FEATURE       The name of the data element chosen for
NAME:         clustering.  This is normally a CA MICS data
              element but can be a computed (user defined)
              element if required.

DESCRIPTION:  The SAS label of the selected data element,
              from either the CA MICS GENLIB definition of
              supplied by the user.

OUTLIER       Statistical bounds to determine if a given data
LIMITS:       value is considered "normal" or represents an
              abnormal condition.  These values are computed
              based on the Sample Trim Limit value specified
              on the Clustering Execution Options screen.

LOWER:        Cases (observations) whose value for this
              feature are less than this value are defined as
              outliers.  Given that most performance
              measurement data is positive in scope, the
              current implementation uses a value of zero for
              this boundary.

HIGHER:       Cases (observations) whose value for this
              feature are greater than this value are defined
              as outliers.

CASES:        The number of cases (observations) that were
              declared as outliers because of this feature
              value.  Note that a given case may be flagged
              for multiple times and therefore the number of
              cases presented in this section may exceed the
              total number of Outlying observations in the
              next report section.

              A footnote to this affect is printed at the
              bottom of this report section.


The third report section presents a summary of the size,
population and general performance of each cluster.

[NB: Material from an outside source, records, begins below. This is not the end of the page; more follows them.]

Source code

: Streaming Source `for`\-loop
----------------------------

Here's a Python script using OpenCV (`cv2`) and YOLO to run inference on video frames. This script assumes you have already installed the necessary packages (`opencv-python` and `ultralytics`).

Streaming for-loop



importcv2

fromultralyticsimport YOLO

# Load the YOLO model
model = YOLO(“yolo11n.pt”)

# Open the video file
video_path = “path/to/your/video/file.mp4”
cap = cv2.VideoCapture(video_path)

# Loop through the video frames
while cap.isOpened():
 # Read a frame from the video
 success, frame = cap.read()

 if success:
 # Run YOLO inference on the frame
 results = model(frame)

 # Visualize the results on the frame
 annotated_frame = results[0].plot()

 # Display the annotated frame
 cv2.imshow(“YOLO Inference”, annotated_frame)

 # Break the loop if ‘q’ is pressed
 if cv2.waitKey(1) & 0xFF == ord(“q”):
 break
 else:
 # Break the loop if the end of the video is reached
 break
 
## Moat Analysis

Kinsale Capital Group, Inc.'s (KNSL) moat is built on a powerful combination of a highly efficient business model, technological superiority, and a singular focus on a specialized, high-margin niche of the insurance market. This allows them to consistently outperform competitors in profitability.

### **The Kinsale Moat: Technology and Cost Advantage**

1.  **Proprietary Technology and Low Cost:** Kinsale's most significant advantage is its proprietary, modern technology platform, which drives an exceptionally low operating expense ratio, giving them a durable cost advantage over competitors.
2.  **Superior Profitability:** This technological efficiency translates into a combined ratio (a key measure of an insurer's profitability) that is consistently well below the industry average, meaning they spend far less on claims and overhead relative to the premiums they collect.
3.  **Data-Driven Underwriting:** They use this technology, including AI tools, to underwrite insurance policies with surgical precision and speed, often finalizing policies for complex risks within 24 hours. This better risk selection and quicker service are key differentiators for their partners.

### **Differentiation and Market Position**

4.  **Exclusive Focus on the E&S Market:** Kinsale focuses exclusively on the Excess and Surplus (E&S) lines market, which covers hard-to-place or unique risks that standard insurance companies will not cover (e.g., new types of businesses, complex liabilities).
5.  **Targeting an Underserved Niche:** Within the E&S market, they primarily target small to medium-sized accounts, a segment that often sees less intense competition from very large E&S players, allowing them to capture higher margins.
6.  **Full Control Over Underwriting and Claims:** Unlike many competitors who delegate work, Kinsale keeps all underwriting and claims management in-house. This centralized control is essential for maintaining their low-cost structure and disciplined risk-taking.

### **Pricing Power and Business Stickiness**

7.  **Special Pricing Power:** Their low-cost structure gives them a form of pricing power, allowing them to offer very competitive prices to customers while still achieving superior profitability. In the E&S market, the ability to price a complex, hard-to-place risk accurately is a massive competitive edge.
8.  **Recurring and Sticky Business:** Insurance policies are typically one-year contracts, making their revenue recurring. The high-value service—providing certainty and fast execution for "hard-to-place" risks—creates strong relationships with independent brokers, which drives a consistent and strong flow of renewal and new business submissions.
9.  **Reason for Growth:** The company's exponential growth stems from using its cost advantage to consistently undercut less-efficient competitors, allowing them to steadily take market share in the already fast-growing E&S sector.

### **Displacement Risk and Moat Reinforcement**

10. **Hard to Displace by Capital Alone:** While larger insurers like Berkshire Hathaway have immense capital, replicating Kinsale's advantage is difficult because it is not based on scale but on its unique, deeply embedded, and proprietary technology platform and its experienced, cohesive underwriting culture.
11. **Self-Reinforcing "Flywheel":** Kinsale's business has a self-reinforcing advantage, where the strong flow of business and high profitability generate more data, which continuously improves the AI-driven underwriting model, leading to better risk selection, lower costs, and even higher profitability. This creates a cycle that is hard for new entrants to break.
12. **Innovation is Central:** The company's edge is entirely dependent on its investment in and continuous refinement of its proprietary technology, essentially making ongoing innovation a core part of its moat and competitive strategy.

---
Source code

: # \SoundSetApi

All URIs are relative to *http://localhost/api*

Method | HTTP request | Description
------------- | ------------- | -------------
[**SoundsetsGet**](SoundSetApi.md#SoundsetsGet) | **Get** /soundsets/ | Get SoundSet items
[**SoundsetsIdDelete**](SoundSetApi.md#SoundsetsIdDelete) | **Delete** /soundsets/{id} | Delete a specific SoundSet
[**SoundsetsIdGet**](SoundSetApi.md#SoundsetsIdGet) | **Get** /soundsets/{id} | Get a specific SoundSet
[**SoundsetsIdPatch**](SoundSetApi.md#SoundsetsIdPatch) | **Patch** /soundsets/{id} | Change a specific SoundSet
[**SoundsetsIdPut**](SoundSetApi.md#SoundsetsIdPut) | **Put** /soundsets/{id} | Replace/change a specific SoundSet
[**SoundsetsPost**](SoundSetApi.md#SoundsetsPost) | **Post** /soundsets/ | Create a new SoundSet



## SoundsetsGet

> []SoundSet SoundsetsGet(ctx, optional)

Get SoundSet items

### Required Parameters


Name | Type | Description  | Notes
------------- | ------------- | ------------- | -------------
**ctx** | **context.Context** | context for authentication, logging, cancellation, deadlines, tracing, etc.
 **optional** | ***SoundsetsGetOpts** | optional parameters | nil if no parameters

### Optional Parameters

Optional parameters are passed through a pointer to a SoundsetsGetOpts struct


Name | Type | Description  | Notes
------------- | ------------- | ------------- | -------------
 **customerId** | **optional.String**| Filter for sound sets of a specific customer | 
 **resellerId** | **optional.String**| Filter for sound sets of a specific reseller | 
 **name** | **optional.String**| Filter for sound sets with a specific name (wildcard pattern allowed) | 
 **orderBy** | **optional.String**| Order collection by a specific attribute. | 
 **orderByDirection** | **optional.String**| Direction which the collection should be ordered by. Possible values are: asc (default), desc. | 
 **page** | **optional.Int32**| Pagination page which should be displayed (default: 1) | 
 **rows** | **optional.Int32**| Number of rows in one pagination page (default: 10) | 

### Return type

CLUSTER       The cluster number.  Cluster numbers are
NUMBER:       assigned sequentially to the patterns that are
              identified by the algorithm.  Note that the
              order in which the clusters are identified is
              not an indicator of merit.

RADIUS:       The geometric distance from the cluster center
              centroid to the outer boundary of the cluster,
              expressed in terms of Standard Deviations.  You
              define the outer limit of this value by
              supplying the Maximum Cluster Radius value on
              the Clustering Execution Options screen.

NORMAL        The count of observations within this cluster
OBS:          where all feature values were found to be
              "normal" in a statistical sense.  In this
              implementation, normal feature values are those
              that are less then the value determined by the
              Sample Trim Limit.  For example, if the Sample
              Trim Limit of 97.5%, then all feature values of
              "normal" clusters would reside below the 97.5
              percentile of the sample.

OUTLYING      The count of observations within this cluster
OBS:          where one or more feature values were found to
              be "outliers" in a statistical sense.  In this
              implementation, outlying feature values are
              those that are greater then the value
              determined by the Sample Trim Limit.  For
              example, if the Sample Trim Limit of 97.5%,
              then at least one feature value of "outlying"
              clusters would reside above the 97.5 percentile
              of the sample.

TOTAL OBS:    The sum of NORMAL and OUTLYING observations.

% OF          The percent of the total sample populations
POPULATION:   represented by this cluster.

CLUSTERING    Formally called the Performance Index, this
INDEX:        metric was renamed in this implementation to
              avoid confusion with similar terms in the z/OS
              Workload Manager.  It is the Root Mean Square
              of the distances of all cases (observations)
              within the cluster and serves as a simple
              measure of clustering effectiveness.  The lower
              this value, the tighter the fit of the cluster
              data.  This is not to say that outliers are not
              present; only that they are not distorting the
              cluster shape by their presence.

Note the footnote at the bottom of this report section.  It
refers to "sparse" clusters and presents the definition and
limits used for determining which clusters are considered
"sparse".  Sparse clusters are generally populated by
outliers and are often dropped from further analysis after
they have been reviewed.